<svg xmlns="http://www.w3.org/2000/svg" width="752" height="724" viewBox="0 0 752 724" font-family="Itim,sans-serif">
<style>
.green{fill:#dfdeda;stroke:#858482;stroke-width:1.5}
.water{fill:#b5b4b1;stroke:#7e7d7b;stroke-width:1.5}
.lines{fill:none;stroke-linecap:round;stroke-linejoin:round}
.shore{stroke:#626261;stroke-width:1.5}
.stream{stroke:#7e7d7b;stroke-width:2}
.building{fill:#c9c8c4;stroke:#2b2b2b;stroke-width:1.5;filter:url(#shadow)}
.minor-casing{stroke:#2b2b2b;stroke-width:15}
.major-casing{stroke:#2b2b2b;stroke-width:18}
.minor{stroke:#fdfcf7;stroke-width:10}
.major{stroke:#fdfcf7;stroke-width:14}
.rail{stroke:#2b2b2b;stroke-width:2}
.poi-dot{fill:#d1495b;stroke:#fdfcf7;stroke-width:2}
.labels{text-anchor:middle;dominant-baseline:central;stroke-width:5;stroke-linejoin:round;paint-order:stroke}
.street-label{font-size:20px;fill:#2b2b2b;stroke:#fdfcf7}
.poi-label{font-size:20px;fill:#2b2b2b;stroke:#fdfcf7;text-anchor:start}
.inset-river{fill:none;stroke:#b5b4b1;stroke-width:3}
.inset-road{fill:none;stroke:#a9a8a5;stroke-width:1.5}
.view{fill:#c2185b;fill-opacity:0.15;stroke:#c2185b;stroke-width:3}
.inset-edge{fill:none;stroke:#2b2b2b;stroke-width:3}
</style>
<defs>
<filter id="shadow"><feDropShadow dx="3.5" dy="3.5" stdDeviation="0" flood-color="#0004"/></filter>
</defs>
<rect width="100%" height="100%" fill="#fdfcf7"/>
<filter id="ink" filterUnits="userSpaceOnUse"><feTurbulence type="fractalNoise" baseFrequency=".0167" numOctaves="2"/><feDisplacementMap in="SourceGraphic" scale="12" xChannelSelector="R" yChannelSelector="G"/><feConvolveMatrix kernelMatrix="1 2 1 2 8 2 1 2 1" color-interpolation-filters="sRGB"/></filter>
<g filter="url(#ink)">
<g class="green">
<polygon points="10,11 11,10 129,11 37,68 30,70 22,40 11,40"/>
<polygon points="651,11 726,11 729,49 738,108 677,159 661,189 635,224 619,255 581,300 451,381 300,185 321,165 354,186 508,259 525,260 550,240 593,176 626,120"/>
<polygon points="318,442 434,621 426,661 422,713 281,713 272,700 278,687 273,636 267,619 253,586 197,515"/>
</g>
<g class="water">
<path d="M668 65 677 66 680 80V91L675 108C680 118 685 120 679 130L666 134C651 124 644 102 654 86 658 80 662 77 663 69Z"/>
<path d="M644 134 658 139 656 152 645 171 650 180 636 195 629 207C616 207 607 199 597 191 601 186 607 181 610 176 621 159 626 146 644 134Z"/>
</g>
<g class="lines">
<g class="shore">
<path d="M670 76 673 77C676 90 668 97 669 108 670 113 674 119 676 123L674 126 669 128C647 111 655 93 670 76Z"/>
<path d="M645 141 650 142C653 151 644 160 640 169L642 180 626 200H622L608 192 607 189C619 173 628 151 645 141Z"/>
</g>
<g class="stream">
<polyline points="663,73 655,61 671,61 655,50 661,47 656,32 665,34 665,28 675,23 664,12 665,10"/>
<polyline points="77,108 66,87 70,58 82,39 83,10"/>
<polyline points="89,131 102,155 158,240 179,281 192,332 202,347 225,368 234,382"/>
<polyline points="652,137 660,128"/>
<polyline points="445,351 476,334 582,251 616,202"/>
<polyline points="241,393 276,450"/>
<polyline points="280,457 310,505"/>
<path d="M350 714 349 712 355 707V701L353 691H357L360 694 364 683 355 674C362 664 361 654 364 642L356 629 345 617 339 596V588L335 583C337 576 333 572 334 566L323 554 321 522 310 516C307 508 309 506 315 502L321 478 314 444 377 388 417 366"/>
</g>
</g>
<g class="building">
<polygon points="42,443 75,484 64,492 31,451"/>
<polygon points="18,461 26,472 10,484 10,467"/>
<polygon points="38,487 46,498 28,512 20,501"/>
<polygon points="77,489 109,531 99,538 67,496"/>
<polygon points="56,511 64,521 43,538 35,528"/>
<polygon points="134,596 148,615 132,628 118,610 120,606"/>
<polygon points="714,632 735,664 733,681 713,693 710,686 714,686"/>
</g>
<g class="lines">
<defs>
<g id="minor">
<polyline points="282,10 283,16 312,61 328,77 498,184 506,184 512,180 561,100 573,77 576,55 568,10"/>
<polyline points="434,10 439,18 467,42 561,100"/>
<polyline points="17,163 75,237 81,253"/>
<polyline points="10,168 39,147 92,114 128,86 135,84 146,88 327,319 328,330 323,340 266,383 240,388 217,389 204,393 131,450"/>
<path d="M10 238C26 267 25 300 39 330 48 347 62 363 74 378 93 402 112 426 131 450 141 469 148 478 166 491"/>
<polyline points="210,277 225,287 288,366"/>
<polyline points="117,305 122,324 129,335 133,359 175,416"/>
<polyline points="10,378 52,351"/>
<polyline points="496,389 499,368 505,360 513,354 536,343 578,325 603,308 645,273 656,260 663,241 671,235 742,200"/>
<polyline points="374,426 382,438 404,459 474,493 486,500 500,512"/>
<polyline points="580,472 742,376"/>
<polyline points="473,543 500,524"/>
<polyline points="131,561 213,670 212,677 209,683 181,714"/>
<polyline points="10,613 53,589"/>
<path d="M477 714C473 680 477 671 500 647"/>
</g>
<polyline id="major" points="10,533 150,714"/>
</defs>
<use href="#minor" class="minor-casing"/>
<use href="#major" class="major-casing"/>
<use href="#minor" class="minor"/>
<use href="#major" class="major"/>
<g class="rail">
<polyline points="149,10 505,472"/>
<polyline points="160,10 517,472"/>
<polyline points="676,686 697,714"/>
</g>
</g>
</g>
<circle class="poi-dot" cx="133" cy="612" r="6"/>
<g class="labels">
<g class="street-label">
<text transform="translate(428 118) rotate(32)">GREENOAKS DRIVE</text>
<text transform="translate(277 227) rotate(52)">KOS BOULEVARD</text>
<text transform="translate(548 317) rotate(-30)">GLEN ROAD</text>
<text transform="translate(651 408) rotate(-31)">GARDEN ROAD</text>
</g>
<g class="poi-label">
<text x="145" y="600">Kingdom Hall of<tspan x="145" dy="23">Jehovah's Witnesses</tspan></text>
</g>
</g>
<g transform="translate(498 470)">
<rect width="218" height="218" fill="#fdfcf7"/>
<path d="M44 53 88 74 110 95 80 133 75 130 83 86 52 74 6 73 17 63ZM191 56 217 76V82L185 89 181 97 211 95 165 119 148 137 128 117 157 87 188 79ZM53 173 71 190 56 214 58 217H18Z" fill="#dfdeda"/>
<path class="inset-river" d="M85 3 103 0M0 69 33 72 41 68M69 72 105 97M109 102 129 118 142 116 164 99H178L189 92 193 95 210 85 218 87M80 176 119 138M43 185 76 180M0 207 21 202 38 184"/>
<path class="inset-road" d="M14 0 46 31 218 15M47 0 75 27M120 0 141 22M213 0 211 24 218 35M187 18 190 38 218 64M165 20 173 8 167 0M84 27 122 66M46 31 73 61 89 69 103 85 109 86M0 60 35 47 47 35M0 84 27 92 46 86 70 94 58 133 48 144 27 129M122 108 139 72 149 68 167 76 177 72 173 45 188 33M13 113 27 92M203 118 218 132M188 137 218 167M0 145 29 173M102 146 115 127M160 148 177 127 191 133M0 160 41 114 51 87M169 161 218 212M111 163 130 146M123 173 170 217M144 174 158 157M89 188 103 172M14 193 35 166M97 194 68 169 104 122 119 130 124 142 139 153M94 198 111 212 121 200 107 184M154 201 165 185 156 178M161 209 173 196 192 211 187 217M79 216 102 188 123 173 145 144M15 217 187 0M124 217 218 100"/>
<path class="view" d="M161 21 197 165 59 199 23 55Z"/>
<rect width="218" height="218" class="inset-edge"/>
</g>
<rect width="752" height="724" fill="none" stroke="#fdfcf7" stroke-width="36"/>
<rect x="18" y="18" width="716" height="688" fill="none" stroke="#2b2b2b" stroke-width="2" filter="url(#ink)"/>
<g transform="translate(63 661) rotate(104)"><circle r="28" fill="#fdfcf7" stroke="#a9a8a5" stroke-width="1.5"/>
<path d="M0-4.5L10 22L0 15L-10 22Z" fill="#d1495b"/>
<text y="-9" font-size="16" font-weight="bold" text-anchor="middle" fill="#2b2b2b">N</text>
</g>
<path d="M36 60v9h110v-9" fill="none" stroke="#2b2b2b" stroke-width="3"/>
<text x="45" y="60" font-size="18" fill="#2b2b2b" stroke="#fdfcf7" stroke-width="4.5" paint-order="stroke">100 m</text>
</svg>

- [Exercise description] Copy every line where the word "shadow" is present in the entries above.

- [Response area]
.building{fill:#c9c8c4;stroke:#2b2b2b;stroke-width:1.5;filter:url(#shadow)}
<filter id="shadow"><feDropShadow dx="3.5" dy="3.5" stdDeviation="0" flood-color="#0004"/></filter>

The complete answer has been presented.